> Selection
Sorry to hear you've been unwell over the Christmas period and hope you are on the mend now and that 2014 will be better year for you. Thanks for the offer of a personal consultation session I may well take you up on that one







. I'll PM you later.

Regarding the cleaning of the RR55OD I simply unscrewed the top burr set and brushed both burrs clean of old stale grinds etc. I did note that the burrs must have been replaced at some point since they are straight cut not curved









At the moment I've still got the hopper attached so I just dumped about (guess) 80g of beans in there.. just enough to fill the throat and have about an inch of beans visible in the hopper. I will be ordering a camera hood from eBay to replace the hopper later.

I just tried grinding coarser and (as expected) it did grind much faster but of course the shot then just poured out like a dirty brown waterfall. Someone has already removed the plastic gubbins in the funnel and the flap on mine is a green plastic tab not metal. I wonder if this is why I'm suffering from the grinds just sticking to the funnel sides rather than sliding straight out (static?). I think I'll try cutting up a Pepsi can and making my own extended flap.

> Short exercise 1
Return the entire forum post on cleaning and using the grinder, word for word.

> Records
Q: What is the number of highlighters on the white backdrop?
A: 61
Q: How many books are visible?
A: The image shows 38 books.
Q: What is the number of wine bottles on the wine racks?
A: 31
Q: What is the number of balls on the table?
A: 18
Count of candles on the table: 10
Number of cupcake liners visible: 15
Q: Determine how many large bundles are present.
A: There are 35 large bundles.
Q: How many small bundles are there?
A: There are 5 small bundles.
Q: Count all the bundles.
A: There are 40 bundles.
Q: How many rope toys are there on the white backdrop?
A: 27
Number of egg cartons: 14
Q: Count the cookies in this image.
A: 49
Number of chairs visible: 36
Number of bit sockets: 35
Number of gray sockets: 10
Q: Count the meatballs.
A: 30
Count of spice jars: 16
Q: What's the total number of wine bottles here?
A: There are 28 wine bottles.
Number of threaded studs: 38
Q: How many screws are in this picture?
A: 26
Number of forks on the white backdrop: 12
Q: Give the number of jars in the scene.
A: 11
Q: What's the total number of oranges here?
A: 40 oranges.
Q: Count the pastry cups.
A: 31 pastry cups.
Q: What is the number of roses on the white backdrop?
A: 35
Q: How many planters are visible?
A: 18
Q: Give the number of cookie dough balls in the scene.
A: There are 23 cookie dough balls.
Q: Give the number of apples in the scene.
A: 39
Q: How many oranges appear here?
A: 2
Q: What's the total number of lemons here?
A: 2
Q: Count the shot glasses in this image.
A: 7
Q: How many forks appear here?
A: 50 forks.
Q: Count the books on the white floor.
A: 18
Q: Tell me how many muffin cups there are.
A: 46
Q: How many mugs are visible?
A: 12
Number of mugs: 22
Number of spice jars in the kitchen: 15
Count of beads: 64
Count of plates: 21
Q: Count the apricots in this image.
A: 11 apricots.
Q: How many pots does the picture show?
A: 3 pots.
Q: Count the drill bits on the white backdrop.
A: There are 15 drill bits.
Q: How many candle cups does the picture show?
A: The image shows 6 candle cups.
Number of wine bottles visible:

> Short exercise 2
Retype only the lines of the listing that start with the line containing "Q: Count the shot glasses in this image." and go on through the final line of the listing, both ends included and nothing changed.

> Task output 1
Sorry to hear you've been unwell over the Christmas period and hope you are on the mend now and that 2014 will be better year for you. Thanks for the offer of a personal consultation session I may well take you up on that one







. I'll PM you later.

Regarding the cleaning of the RR55OD I simply unscrewed the top burr set and brushed both burrs clean of old stale grinds etc. I did note that the burrs must have been replaced at some point since they are straight cut not curved









At the moment I've still got the hopper attached so I just dumped about (guess) 80g of beans in there.. just enough to fill the throat and have about an inch of beans visible in the hopper. I will be ordering a camera hood from eBay to replace the hopper later.

I just tried grinding coarser and (as expected) it did grind much faster but of course the shot then just poured out like a dirty brown waterfall. Someone has already removed the plastic gubbins in the funnel and the flap on mine is a green plastic tab not metal. I wonder if this is why I'm suffering from the grinds just sticking to the funnel sides rather than sliding straight out (static?). I think I'll try cutting up a Pepsi can and making my own extended flap.

> Task output 2
Q: Count the shot glasses in this image.
A: 7
Q: How many forks appear here?
A: 50 forks.
Q: Count the books on the white floor.
A: 18
Q: Tell me how many muffin cups there are.
A: 46
Q: How many mugs are visible?
A: 12
Number of mugs: 22
Number of spice jars in the kitchen: 15
Count of beads: 64
Count of plates: 21
Q: Count the apricots in this image.
A: 11 apricots.
Q: How many pots does the picture show?
A: 3 pots.
Q: Count the drill bits on the white backdrop.
A: There are 15 drill bits.
Q: How many candle cups does the picture show?
A: The image shows 6 candle cups.
Number of wine bottles visible:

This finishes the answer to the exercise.